1. Why Do Stock Prices Rise When Companies Layoff Due to AI? Wall Street Believes in a “Narrative”

There’s a strange phenomenon in the tech industry: companies announce layoffs due to AI, but their stock prices rise. For instance, Block (a financial technology company) laid off 40% of its staff, and Snap (a social media company) laid off 16%, yet both saw their stock prices increase by 10%-25%. Thiel argues that this is because Wall Street is buying into a “nice story” – that using AI for layoffs means the company becomes more efficient and can compete better in the AI race, leading to future profits. However, he points out that this narrative doesn’t match reality; AI has not yet replaced a substantial number of jobs.

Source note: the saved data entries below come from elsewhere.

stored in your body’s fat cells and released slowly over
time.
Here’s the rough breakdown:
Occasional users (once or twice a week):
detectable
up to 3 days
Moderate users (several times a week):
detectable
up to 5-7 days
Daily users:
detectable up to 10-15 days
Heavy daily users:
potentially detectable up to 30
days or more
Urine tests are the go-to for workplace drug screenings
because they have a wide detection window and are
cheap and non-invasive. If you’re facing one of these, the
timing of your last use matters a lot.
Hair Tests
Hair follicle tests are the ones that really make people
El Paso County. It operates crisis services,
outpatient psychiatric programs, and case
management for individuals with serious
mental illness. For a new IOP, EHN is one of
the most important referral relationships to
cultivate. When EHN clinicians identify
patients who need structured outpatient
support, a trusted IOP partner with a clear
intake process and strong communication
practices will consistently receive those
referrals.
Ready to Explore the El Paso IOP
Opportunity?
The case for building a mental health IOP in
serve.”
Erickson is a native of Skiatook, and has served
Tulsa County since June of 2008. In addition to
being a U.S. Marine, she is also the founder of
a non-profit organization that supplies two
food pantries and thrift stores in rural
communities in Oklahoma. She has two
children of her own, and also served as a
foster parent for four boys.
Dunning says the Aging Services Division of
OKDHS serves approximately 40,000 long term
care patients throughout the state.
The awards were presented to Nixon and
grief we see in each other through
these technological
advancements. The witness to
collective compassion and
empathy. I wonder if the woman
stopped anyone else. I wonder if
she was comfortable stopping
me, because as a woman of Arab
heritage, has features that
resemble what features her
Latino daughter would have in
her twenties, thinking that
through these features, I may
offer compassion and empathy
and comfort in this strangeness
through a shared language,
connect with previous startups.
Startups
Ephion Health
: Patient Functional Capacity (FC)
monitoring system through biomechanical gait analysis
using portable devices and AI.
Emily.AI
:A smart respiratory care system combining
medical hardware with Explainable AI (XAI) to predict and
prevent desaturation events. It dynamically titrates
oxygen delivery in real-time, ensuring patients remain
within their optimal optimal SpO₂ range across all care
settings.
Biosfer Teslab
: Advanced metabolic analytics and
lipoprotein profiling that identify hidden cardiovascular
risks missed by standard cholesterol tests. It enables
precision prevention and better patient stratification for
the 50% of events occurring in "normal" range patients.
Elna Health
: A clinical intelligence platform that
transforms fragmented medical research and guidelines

2. Has AI Really Taken 88,000 Jobs? Not Quite So

Professional data shows that the most common reason for layoffs in U.S. companies in May was related to AI, with 88,000 people being laid off this year. Thiel notes that AI tools (which can automate tasks) have only been around for half a year, and most companies have not yet fully utilized their capabilities. He believes that the current layoffs are more due to internal issues within the companies: either they hired too many employees in the wrong areas or they need to cut costs by shutting down less profitable divisions.

3. The Biggest Problem with AI: It Makes the Rich Richer and the Poorer Poorer

Thiel is not worried about Silicon Valley elites, who have the skills to adapt to AI; he’s concerned about ordinary people without the necessary resources. He fears that AI will concentrate wealth in the hands of a few tech giants, leaving ordinary employees at a disadvantage. Solutions, such as a robot tax (forcing companies using AI to fund job losses) or a universal basic income, are difficult to implement:

  • Partisan disagreements: Republicans believe companies need to grow, and personal poverty is due to lack of effort; Democrats want the rich to pay more taxes to support the poor.
  • International competition: The cost of computing in the U.S. is already high, and additional taxes could make it harder for American companies to compete with those in China and Europe.

4. With So Much AI Venture Capital, How Can Startups Survive? Don’t Compete with Large Models

80% of global venture capital investment is going into AI, even from firms that used to invest in SaaS and cryptocurrencies. Thiel advises startups not to try to compete directly with giants like OpenAI and Google: “Even Microsoft and Meta can’t keep up with the leading players; how can a small company?” Instead, they should:

  • Develop niche models using specialized data (e.g., medical records or industrial equipment data) that large models cannot access.
  • Deeply integrate their software with customers’ core operations (supply chains, finance), making it too costly and time-consuming for customers to switch systems.

5. Why hasn’t AI “Killed” Software Companies?

At the beginning of the year, there were concerns that AI would replace software companies, but software stocks have performed better than expected. Thiel explains that businesses are reluctant to change: they’ve invested heavily in existing software systems (e.g., financial software used for 10 years) and fear the hassle and potential losses associated with switching to new AI systems. They prefer stability over the latest technology.

In Conclusion

The opportunities and challenges brought by AI are clear, but the current wave of layoffs is largely hype. The real concern should be social fairness. Startups need to find unique approaches to survive in this competitive landscape.